START TEXT PASSAGE

It's funny: I consider hex paper to be as much a marker of roleplaying games as polyhedral dice. Since I was never a wargamer, RPGs were the first place I encountered the idea of hex maps and their oddity left a strong impression on me. I was already familiar with graph paper from school, so that, when I first picked up Dungeons & Dragons, there was nothing the slightest bit strange about it. As I recall, I already had graph paper in my home when I cracked open my copy of the Holmes Basic Set on that fateful day in December 1979. But hex paper? I'd never seen it before and I was thoroughly enthralled by it. Being able to own an entire book filled with it was a proud moment and I treasured that book for years afterward.

My original Hexagonal Mapping Booklet is long gone and it's now easier than ever to find hex sheets of any size without incredible ease. Nevertheless, I can't help but look back fondly on those early days, when I would spend untold hours mapping out enchanted forests, perilous mountains, and pestiferous swamps for the players in my games to explore. I eventually graduated to even bigger and more ambitious maps (though, oddly, I used graph paper for my Emaindor setting) and remain, like most gamers in my experience, a devoted fan of maps of all types. The Hexagonal Mapping Booklet wasn't the source of my devotion, but it certainly encouraged it and for that I'll always be grateful.

END TEXT PASSAGE

#### AIM OF THE EXERCISE:
Copy the hex paper passage word for word. Begin at the words "It's funny: I" and stop after "for years afterward.". Work only from the hex paper passage above.

START GIVEN RECORDS

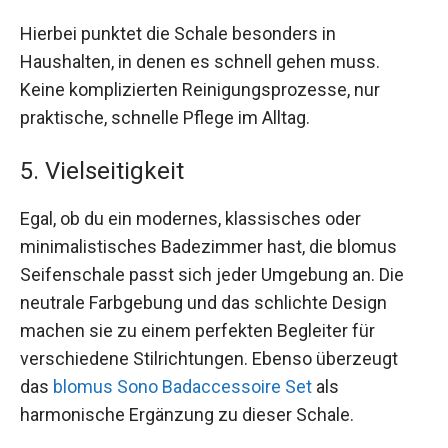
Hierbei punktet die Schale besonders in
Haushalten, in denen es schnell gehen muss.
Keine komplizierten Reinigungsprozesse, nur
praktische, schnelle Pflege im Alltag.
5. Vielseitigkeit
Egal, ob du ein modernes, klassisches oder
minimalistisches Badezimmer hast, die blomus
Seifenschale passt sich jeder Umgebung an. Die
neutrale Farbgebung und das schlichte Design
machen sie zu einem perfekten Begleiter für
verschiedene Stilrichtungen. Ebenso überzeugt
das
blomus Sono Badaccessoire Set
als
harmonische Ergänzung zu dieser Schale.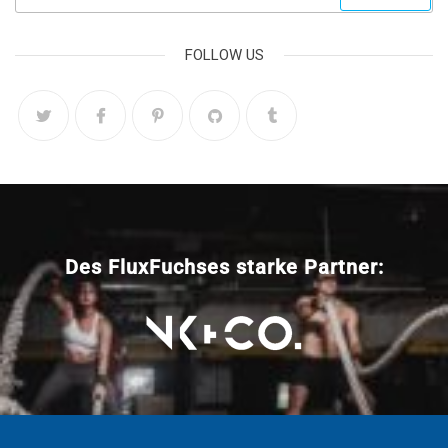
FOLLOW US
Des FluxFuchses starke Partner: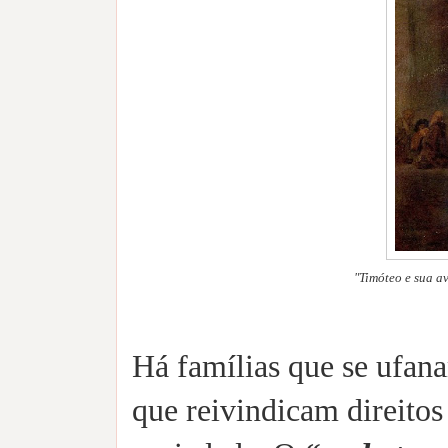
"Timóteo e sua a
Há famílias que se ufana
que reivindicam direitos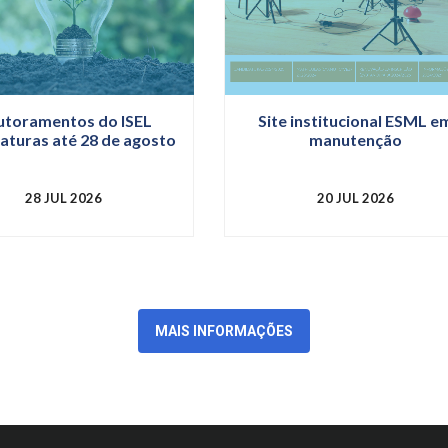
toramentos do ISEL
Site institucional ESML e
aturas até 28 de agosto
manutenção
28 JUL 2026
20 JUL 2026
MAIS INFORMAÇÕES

END GIVEN RECORDS

#### SOLUTION FOR THIS TASK:
It's funny: I consider hex paper to be as much a marker of roleplaying games as polyhedral dice. Since I was never a wargamer, RPGs were the first place I encountered the idea of hex maps and their oddity left a strong impression on me. I was already familiar with graph paper from school, so that, when I first picked up Dungeons & Dragons, there was nothing the slightest bit strange about it. As I recall, I already had graph paper in my home when I cracked open my copy of the Holmes Basic Set on that fateful day in December 1979. But hex paper? I'd never seen it before and I was thoroughly enthralled by it. Being able to own an entire book filled with it was a proud moment and I treasured that book for years afterward.